What was with the revolvers? You don't expect strict attention to forensic detail in any kind of true-crime drama but last night's opening episode of Black Hands, based on the Bain killings, strayed into the territory of the absurd when it put pistols in the hands of police who searchedthe house on Every Street that winter's morning in 1994 and found five bodies. They even did that thing that you see in every US cop show of holding a gun in one hand and a torch in the other.
Mulder and Scully used to pull that stunt on every episode of the X-Files and always looked mighty cool. To see New Zild constables doing it looked mighty weird.
But it was the only false note in an otherwise beautifully written, filmed, and acted episode. Black Hands went about setting the scene for the killings in a patient and subtle manner. It hinted towards neither David Bain nor Robin Bain as the killer. It played it straight, and it also saved on lighting. Most scenes were played out in a dark gloom of shadows. The central character was neither David Bain nor Robin Bain: it was their big, shabby, dimly lit house.

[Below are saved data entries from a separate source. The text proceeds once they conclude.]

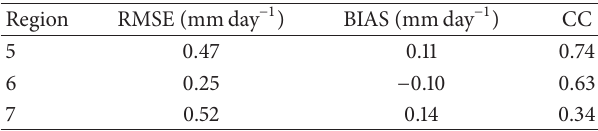
Table 3: Area averaged root mean square error (RMSE) and bias and spatial correlation coefficient (CC) for the annual mean pre- cipitation (mmday − 1 ) anomalies for HCSA strong cases over the last three regions of Figure 5 in the period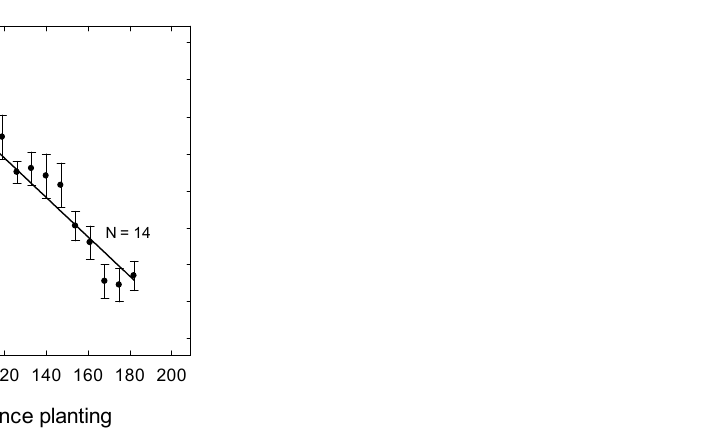
Average daily mean temperature ( o C) five to seven weeks before harvest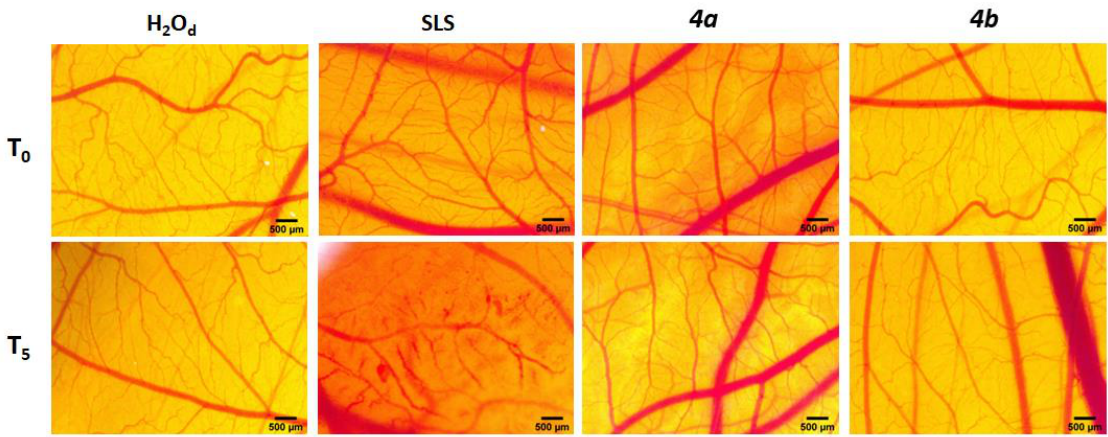
Figure 9. The irritation assessment using the HET − CAM method. Stereomicroscope images of the chorioallantoic membrane were taken before (T 0 ) and 300 s (T 5 ) after treatment with 300 µ L compounds 4a and 4b, respectively (tested at IC 50 : 18.8 µ M and IC 50 : 20.7 µ M); distilled water was used as negative control while SLS 0.5% acted as positive control). Scale bars represent 500 μm.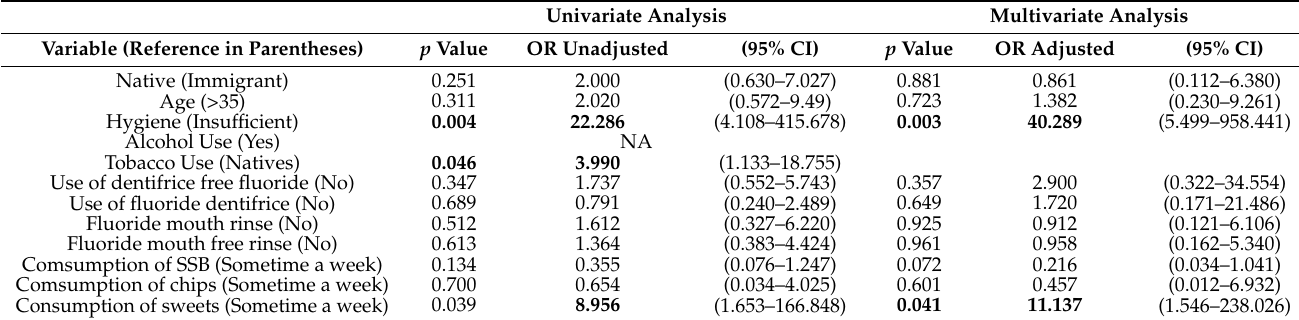
Table 3. Caries risk in pregnant women. Univariate and multivariate logistic regression. OR: odd ratio. CI: confidence interval. In bold letter, statistically significant p-values and valid OR.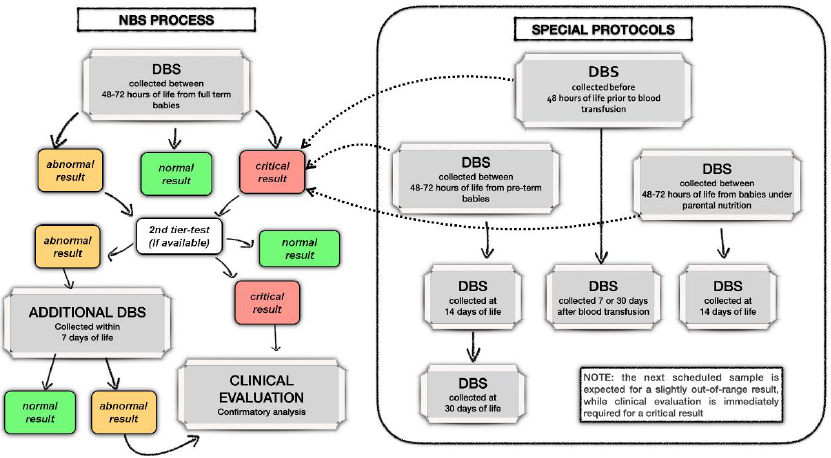
Figure 2. NBS flow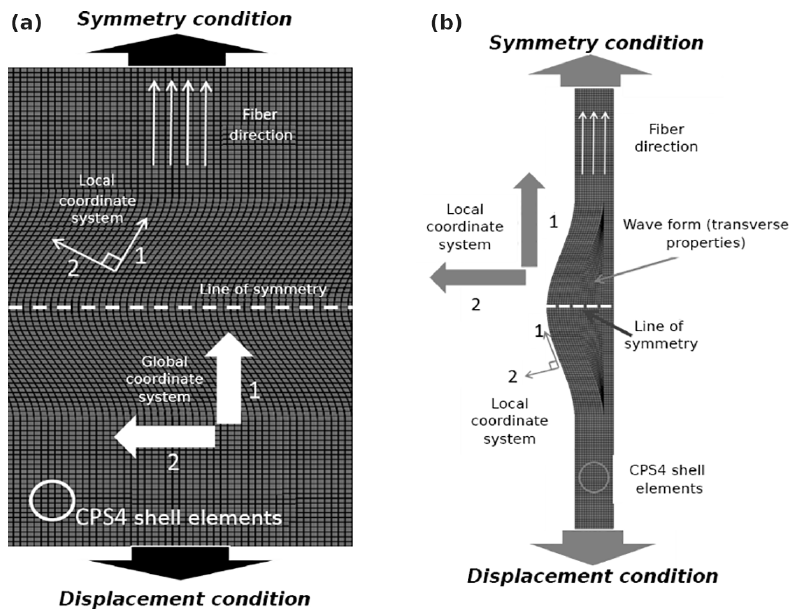
Figure 1. Representation of model and references used for the IP (a) and OP (b) wave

The kitchen was crammed with preserving jars. There was toetoe placed in vases. In the downstairs laundry, the washing machine shuddered and thumped. Everything looked authentically New Zealand; everything felt horribly tense. But neither David Bain nor Robin Bain was the strangest or most damaged person in the household. Margaret Bain was cast as a total nutter.
"God talks to me," she raved. "He has plans for me!" If there were voices in her head, they gave her some pretty rank advice, such as drinking her own spit as medicine.
As Margaret Bain, Luanne Gordon played her character with sensitivity. Joel Tobeck as Robin Bain was immense: his tics and winces hinted at a fragile, disappointed, but decent man. Richard Crouchley played David Bain as a bit of a wretch but also as someone trying to do his best in a family that was falling apart.
The opening episode was slow going. Good. What happened on June 20, 1994 was a New Zealand tragedy. Black Hands is recreating it with respect, skill, and fairness.